| Supplied data |
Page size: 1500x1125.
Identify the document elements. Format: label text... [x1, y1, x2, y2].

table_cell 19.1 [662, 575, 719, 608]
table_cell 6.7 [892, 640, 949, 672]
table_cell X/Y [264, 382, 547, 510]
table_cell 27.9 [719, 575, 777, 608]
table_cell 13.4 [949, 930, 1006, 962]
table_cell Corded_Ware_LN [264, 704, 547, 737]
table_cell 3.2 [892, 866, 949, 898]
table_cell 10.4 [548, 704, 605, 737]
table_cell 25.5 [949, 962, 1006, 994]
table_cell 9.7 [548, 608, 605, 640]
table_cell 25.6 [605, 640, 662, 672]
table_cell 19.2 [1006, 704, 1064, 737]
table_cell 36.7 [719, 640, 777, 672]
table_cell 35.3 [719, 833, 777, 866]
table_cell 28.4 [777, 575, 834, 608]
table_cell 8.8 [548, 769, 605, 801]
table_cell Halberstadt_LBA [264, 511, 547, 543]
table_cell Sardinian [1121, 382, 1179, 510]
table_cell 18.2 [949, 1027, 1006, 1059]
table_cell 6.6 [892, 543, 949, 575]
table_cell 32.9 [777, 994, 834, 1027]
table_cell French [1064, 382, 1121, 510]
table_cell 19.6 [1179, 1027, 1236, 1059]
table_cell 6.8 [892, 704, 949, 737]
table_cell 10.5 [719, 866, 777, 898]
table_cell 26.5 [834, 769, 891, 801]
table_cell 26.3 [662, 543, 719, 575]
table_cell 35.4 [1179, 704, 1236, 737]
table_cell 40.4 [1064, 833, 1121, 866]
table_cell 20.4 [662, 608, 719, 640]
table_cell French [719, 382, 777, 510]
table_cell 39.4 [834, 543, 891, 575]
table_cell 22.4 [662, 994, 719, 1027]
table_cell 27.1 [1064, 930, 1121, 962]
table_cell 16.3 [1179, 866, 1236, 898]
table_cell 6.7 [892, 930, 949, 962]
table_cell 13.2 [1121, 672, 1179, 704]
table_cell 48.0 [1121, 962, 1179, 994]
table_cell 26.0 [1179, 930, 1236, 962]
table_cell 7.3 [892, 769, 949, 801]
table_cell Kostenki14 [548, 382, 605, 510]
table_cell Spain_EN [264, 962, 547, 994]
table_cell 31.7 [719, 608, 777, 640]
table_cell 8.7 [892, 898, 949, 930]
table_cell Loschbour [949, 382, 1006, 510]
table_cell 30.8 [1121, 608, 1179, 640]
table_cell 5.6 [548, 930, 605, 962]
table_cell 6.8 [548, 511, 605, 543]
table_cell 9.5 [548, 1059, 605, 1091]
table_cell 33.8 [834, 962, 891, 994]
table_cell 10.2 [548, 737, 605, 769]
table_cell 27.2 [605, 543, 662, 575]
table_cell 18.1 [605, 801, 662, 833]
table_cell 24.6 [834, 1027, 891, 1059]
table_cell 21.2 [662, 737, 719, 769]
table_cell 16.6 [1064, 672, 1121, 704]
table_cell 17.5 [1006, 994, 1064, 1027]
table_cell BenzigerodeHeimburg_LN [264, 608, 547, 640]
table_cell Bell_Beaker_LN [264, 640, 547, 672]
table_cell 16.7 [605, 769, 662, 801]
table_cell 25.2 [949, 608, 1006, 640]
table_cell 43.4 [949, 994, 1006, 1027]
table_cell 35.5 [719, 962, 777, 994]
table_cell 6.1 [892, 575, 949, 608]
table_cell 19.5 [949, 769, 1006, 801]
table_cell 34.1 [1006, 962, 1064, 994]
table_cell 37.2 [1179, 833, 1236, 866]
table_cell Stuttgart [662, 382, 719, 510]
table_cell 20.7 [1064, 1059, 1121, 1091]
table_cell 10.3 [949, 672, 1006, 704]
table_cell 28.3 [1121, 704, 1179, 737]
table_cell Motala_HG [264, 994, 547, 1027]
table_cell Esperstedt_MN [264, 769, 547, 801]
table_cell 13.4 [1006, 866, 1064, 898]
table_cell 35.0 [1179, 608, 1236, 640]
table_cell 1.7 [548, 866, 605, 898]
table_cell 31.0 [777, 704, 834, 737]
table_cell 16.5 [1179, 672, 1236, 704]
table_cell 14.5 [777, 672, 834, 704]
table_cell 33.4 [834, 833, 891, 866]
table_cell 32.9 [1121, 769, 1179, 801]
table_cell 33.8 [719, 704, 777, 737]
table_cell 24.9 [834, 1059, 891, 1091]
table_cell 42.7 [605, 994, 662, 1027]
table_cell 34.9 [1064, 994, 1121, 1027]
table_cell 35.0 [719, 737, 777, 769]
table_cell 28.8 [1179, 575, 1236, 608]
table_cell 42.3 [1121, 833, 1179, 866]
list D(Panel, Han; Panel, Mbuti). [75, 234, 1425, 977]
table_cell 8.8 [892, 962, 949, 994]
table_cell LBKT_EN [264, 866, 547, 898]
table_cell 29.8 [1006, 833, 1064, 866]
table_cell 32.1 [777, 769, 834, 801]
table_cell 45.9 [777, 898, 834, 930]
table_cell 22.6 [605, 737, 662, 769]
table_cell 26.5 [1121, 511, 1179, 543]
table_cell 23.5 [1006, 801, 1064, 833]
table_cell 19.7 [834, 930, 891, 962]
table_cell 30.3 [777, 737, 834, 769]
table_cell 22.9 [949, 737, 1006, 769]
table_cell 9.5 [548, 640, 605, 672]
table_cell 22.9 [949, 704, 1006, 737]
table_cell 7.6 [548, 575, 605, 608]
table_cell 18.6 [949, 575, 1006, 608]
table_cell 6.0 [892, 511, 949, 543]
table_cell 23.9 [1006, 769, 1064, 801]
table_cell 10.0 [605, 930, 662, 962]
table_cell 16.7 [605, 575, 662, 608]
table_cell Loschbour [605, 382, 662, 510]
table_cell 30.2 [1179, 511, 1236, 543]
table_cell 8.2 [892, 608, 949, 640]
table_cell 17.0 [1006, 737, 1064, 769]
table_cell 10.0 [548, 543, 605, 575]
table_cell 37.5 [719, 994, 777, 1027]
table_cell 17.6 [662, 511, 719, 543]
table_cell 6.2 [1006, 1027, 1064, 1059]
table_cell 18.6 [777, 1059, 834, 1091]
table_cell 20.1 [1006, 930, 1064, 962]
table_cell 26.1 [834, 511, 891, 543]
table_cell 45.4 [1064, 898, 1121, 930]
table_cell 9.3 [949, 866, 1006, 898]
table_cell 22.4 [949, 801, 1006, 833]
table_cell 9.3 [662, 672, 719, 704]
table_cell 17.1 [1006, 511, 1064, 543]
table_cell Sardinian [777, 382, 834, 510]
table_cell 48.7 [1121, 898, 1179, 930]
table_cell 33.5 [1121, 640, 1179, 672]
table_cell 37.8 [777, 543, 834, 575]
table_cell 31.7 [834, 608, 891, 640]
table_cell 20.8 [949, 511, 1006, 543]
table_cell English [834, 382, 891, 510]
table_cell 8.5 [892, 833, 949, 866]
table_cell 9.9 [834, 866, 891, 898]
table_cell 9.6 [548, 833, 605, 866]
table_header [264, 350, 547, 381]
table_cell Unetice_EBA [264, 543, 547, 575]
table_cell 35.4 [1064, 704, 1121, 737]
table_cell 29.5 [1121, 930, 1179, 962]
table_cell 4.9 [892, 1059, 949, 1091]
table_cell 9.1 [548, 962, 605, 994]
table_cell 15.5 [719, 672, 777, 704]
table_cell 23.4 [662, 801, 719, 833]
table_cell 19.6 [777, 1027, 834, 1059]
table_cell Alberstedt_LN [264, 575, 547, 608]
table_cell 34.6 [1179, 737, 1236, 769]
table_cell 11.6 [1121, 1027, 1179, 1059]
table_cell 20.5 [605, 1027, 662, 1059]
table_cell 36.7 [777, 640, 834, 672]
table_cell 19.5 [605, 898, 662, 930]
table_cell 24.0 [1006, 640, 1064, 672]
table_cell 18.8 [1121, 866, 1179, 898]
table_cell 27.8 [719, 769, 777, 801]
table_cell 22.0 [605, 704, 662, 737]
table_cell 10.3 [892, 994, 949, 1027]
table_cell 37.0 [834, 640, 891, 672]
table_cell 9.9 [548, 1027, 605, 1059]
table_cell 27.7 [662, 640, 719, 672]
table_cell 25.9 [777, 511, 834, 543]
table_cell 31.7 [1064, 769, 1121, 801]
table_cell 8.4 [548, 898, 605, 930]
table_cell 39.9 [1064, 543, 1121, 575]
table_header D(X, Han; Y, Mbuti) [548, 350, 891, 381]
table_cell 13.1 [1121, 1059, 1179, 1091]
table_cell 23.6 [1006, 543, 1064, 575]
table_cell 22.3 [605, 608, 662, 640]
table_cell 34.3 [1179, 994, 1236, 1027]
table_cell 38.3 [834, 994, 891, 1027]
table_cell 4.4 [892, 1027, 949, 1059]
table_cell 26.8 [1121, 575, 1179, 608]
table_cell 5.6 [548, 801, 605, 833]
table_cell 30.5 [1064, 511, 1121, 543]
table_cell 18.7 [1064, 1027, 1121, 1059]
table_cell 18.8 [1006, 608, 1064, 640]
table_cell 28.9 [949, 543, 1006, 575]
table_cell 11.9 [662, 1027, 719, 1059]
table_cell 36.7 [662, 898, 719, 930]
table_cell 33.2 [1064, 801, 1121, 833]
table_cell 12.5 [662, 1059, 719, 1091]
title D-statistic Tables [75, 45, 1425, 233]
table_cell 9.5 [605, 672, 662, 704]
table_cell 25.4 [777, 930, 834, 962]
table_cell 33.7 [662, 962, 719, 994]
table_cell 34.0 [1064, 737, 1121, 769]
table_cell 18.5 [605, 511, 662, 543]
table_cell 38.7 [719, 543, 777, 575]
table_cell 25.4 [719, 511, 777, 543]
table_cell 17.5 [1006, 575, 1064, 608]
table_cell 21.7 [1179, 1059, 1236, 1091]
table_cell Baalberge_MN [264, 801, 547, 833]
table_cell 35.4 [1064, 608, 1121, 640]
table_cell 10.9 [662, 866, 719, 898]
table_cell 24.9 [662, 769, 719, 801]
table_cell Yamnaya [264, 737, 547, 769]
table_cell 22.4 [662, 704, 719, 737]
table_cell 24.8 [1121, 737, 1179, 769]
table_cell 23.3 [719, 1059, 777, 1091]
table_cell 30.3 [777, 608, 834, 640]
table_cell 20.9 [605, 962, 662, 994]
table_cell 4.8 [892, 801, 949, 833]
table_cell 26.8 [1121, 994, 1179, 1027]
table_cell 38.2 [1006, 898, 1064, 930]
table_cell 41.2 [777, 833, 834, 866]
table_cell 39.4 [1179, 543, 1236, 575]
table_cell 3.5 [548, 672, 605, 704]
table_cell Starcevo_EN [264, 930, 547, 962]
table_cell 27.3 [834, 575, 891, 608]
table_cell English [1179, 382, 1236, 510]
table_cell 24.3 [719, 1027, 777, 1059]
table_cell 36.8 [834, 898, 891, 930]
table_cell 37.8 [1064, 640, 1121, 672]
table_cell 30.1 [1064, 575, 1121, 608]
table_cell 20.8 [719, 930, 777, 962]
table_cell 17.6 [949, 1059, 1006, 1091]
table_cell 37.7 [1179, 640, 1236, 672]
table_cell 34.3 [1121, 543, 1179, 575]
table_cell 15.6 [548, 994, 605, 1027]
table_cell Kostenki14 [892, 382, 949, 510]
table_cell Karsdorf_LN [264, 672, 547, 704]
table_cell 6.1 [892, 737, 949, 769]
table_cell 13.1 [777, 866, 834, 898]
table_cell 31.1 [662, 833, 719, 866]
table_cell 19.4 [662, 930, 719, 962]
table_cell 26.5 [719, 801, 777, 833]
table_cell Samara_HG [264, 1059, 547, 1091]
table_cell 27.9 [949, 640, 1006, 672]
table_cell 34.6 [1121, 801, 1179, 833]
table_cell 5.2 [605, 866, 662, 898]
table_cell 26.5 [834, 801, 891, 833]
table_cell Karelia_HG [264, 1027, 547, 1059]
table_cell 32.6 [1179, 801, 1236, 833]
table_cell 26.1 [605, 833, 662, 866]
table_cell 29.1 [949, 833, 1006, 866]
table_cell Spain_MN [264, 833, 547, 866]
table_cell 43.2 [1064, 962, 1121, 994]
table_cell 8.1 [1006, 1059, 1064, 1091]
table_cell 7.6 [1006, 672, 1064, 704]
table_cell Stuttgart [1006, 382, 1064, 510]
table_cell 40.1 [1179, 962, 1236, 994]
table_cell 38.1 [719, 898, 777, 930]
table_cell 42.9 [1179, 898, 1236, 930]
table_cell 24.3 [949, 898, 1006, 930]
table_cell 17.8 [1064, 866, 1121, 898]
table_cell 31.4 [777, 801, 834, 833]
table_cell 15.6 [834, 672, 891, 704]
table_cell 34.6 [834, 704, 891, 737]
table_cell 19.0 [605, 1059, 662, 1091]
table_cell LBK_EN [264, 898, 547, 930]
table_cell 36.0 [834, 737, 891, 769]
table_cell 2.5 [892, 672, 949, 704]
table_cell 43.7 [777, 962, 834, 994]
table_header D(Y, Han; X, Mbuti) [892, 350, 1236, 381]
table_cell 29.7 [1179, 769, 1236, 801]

| What you are asked to do |
From the records above, state how many lines contain the word "English", and leave out everything else.

| Solution below |
2